Defendant further contends that any presumption in favor of the New York judgment has been rebutted by his verified pleadings and summary-judgment proof challenging the jurisdiction of the New York court. The pleadings, of course, raise no fact issue in themselves, since pleadings, even if sworn, are not competent summary-judgment proof. Hidalgo v. Surety Savings & Loan Ass’n, 462 S.W.2d 540 (Tex.1971). Defendant relies also, however, on an affidavit of the defendant’s president filed in response to the motion for summary judgment. This affidavit denies that defendant had subjected itself to the jurisdiction of the New York courts and also denies that defendant had ever had any business transactions with plaintiff’s agent, Quaker Fabric Corporation, in the state of New York.

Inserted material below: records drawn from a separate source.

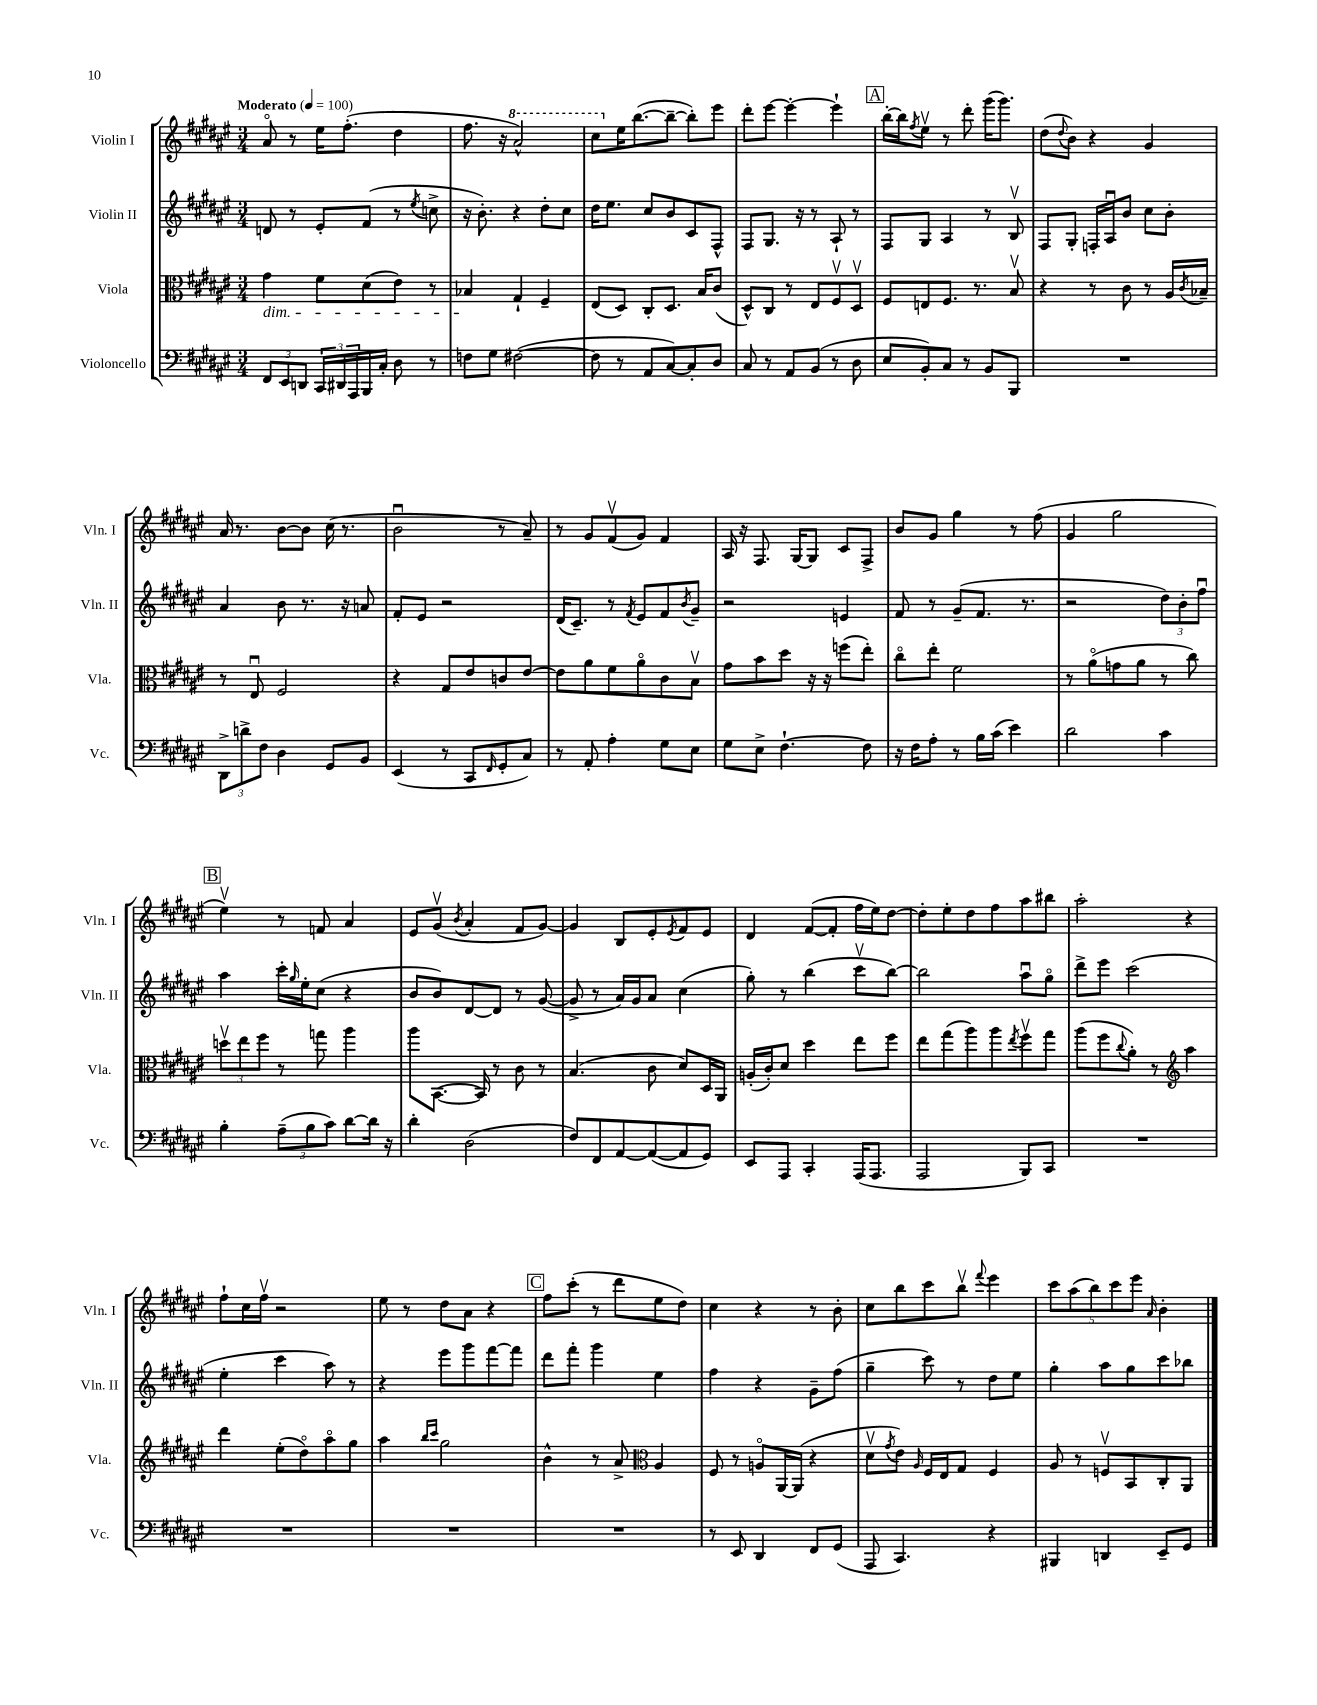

**kern	**kern	**kern	**kern
*staff4	*staff3	*staff2	*staff1
*clefF4	*clefC3	*clefG2	*clefG2
*k[f#c#g#d#a#e#]	*k[f#c#g#d#a#e#]	*k[f#c#g#d#a#e#]	*k[f#c#g#d#a#e#]
*M3/4	*M3/4	*M3/4	*M3/4
*MM100	*MM100	*MM100	*MM100
12FF#/L	4g#\	8d/	8a#o/
12EE#/	.	.	.
.	.	8r	8r
12DD/J	.	.	.
24CC#/LL	8f#\L	8e#'/L	16ee#\LK
24DD#/	.	.	.
.	.	.	(8.ff#'\J
24AAA#/	.	.	.
16BBB/	(8d#\	(8f#/J	.
16C#'/JJ	.	.	.
8D#\	8e#\J)	8r	4dd#\
.	.	8qee#/	.
8r	8r	8cc^\	.
=	=	=	=
8F\L	4B-/	16r	8.ff#\
.	.	8.b'\)	.
8G#\J	.	.	.
.	.	.	16r
([2F#\	4G#`/	4r	2aa#^^/)
.	4F#~/	8dd#'\L	.
.	.	8cc#\J	.
=	=	=	=
8F#\]	(8E#/L	16dd#\LK	8ccc#\L
.	.	8.ee#\J	.
8r	8D#/J)	.	16ee#\K
.	.	.	([8.bb\
8AA#/L	8C#'/L	8cc#/L	.
[8C#/)	8.D#/J	8b/	8bb~\_J
8C#'/]	.	8c#/	8bb'\]L)
.	16B/LK	.	.
8D#/J	(8c#/J	8F#^^/J	8eee#\J
=	=	=	=
8C#/	8D#^^/L)	8F#/L	8ddd#'\L
8r	8C#/J	8.G#/J	[8eee#\J
8AA#/L	8r	.	4eee#'\_
.	.	16r	.
(8BB/J	8E#/L	8r	.
8r	8F#v/	8A#`/	4eee#`\]
8D#\	8D#v/J	8r	.
=	=	=	=
8E#/L	8F#/L	8F#/L	[16bb'\LL
.	.	.	16bb\]J
.	.	.	8qff#/
8BB'/)	8E/	8G#/J	8ee#v\J
8C#/J	8.F#/J	4A#/	8r
8r	.	.	8ddd#'\
.	8.r	.	.
8BB/L	.	8r	(16ggg#\LK
.	.	.	8.ggg#\J)
8BBB/J	8Bv/	8Bv/	.
=	=	=	=
2.r	4r	8F#/L	(8dd#\L
.	.	.	8qqdd#/
.	.	8G#'/J	8b\J)
.	8r	16F'/LL	4r
.	.	16A#u/J	.
.	8c#\	8b/J	.
.	8r	8cc#\L	4g#/
.	16A#/LL	8b'\J	.
.	8qc#/	.	.
.	16B-~/JJ	.	.
=	=	=	=
12DD#^\L	8r	4a#/	16a#/
.	.	.	8.r
12d^\	.	.	.
.	8E#u/	.	.
12F#\J	.	.	.
4D#\	2F#/	8b\	[8b\L
.	.	8.r	8b\]J
8GG#/L	.	.	(16cc#\
.	.	16r	8.r
8BB/J	.	8a/	.
=	=	=	=
(4EE#/	4r	8f#'/L	2bu\
.	.	8e#/J	.
8r	8G#/L	2r	.
8CC#/L	8e#/	.	.
16qqFF#/	.	.	.
8GG#'/	8c/	.	8r
8C#/J)	[8e#/J	.	8a#~/)
=	=	=	=
8r	8e#\]L	(16d#/LK	8r
.	.	8.c#~/J)	.
8AA#'/	8a#\	.	8g#/L
4A#'\	8f#\	8r	(8f#v/
.	.	8qf#/	.
.	8a#o\	8e#/L	8g#/J)
8G#\L	8c#\	8f#/	4f#/
.	.	8qb/	.
8E#\J	8Bv\J	8g#~/J	.
=	=	=	=
8G#\L	8g#\L	2r	16A#/
.	.	.	16r
8E#^\J	8b\	.	8.F#/
[4.F#`\	8dd#\J	.	.
.	.	.	[16G#/LK
.	16r	.	8G#/]J
.	16r	.	.
.	(8ff\L	4e/	8c#/L
8F#\]	8ee#'\J)	.	8F#^/J
=	=	=	=
16r	8cc#o\L	8f#/	8b/L
16F#\LK	.	.	.
8A#'\J	8ee#'\J	8r	8g#/J
8r	2f#\	(8g#~/L	4gg#\
16B\LL	.	8.f#/J	.
(16c#\JJ	.	.	.
4e#\)	.	.	8r
.	.	8.r	.
.	.	.	(8ff#\
=	=	=	=
2d#\	8r	2r	4g#/
.	(8a#o\L	.	.
.	8g\	.	2gg#\
.	8a#\J	.	.
4c#\	8r	12dd#\L)	.
.	.	12b'\	.
.	8cc#\)	.	.
.	.	12ff#u\J	.
=	=	=	=
4B'\	12ddv\L	4aa#\	4ee#v\)
.	12ee#\	.	.
.	12ff#\J	.	.
(12A#~\L	8r	16ccc#'\LL	8r
.	.	16qqgg#/	.
.	.	16ee#'\J	.
12B\	.	.	.
.	8gg\	(8cc#\J	8f/
12c#\J)	.	.	.
[8d#\L	4aa#\	4r	4a#/
16d#\]Jk	.	.	.
16r	.	.	.
=	=	=	=
4d#'\	8aa#\L	8b/L	8e#/L
.	([8.BB\J	8b/)	(8g#v/J
.	.	.	8qb/
(2D#\	.	[8d#/	4a#'/
.	16BB/])	.	.
.	8r	8d#/]J	.
.	8c#\	8r	8f#/L
.	8r	([8g#/	[8g#/J)
=	=	=	=
8F#/L)	(4.B/	8g#^/]	4g#/]
8FF#/	.	8r	.
[8AA#/	.	16a#/LL)	8B/L
.	.	16g#/J	.
(8AA#/_	8c#\	8a#/J	8e#'/
.	.	.	8qe#/
8AA#/]	8d#/L)	(4cc#\	8f#/
8GG#/J)	16D#/L	.	8e#/J
.	16AA#/JJ	.	.
=	=	=	=
8EE#/L	(16A'/LL	8gg#'\)	4d#/
.	16c#'/J)	.	.
8AAA#/J	8d#/J	8r	.
4CC#'/	4dd#\	(4bb\	([8f#/L
.	.	.	8f#'/]J
(16AAA#/LK	8ee#\L	8ccc#v\L	16ff#\LL
8.AAA#/J	.	.	16ee#\J)
.	8ff#\J	[8bb\J)	[8dd#\J
=	=	=	=
2AAA#/	8ee#\L	2bb\]	8dd#'\]L
.	(8gg#\	.	8ee#'\
.	8aa#\)	.	8dd#\
.	8aa#\	.	8ff#\
.	8qee#/	.	.
8BBB/L)	8ff#v\	8aa#u\L	8aa#\
8CC#/J	8gg#\J	8gg#o\J	8bb#\J
=	=	=	=
2.r	(8aa#\L	8ddd#^\L	2aa#'\
.	8ff#\	8eee#\J	.
.	8qqcc#/	.	.
.	8a#'\J)	(2ccc#\	.
.	8r	.	.
*	*clefG2	*	*
.	4aa#\	.	4r
=	=	=	=
2.r	4ddd#\	4ee#'\	8ff#`\L
.	.	.	16cc#\L
.	.	.	16ff#v\JJ
.	(8ee#'\L	4ccc#\	2r
.	8dd#o\)	.	.
.	8aa#o\	8aa#\)	.
.	8gg#\J	8r	.
=	=	=	=
2.r	4aa#\	4r	8ee#\
.	.	.	8r
.	16qqbb/LL	.	.
.	16qqccc#/JJ	.	.
.	2gg#\	8eee#\L	8dd#\L
.	.	8ggg#\	8a#\J
.	.	[8fff#\	4r
.	.	8fff#\]J	.
=	=	=	=
2.r	4b^^\	8ddd#\L	8ff#\L
.	.	8fff#'\J	(8ccc#'\J
.	8r	4ggg#\	8r
.	8a#^/	.	8ddd#\L
*	*clefC3	*	*
.	4A#/	4ee#\	8ee#\
.	.	.	8dd#\J)
=	=	=	=
8r	8F#/	4ff#\	4cc#\
8EE#/	8r	.	.
4DD#/	8Ao/L	4r	4r
.	[16AA#/L	.	.
.	(16AA#/]JJ	.	.
8FF#/L	4r	8g#~\L	8r
(8GG#/J	.	(8ff#\J	8b'\
=	=	=	=
8AAA#/	8d#v\L	4gg#~\	8cc#\L
.	8qg#/	.	.
4.CC#/)	8e#\J)	.	8bb\
.	16qqA#/	.	.
.	16F#/LL	8ccc#\)	8ccc#\
.	16E#/J	.	.
.	8G#/J	8r	8bbv\J
.	.	.	8qqfff#/
4r	4F#/	8dd#\L	4eee#\
.	.	8ee#\J	.
=	=	=	=
4BBB#/	8A#/	4gg#'\	10ccc#\L
.	.	.	(10aa#\
.	8r	.	.
.	.	.	10bb\)
4DD/	8Fv/L	8aa#\L	.
.	.	.	10ccc#\
.	8BB/	8gg#\	.
.	.	.	10eee#\J
.	.	.	16qqa#/
8EE#~/L	8C#'/	8ccc#\	4b'\
8GG#/J	8AA#/J	8bb-\J	.
==	==	==	==
*-	*-	*-	*-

We conclude that this affidavit is insufficient to raise a fact issue. The statement that defendant has never subjected itself to the jurisdiction of the New York court is not competent summary-judgment proof because it is no more than a legal conclusion. Bates v. Smith, 155 Tex. 443, 289 S.W.2d 215 (1956). Neither is a fact issue raised by the denial that defendant had had any business transactions with plaintiff’s agent, Quaker Fabric Corporation, in the state of New York. In this connection, defendant argues that New York has “no substantial interest” in granting relief between a Texas corporation (defendant) and a Massachusetts corporation (plaintiff). This argument is untenable because in this case personal jurisdiction does not depend on defendant’s participation in business transactions in New York, but on defendant’s alleged voluntary agreement to submit any dispute arising out of its contracts with plaintiff to arbitration in the state of New York. The judgment recites that it is rendered pursuant to an arbitration award.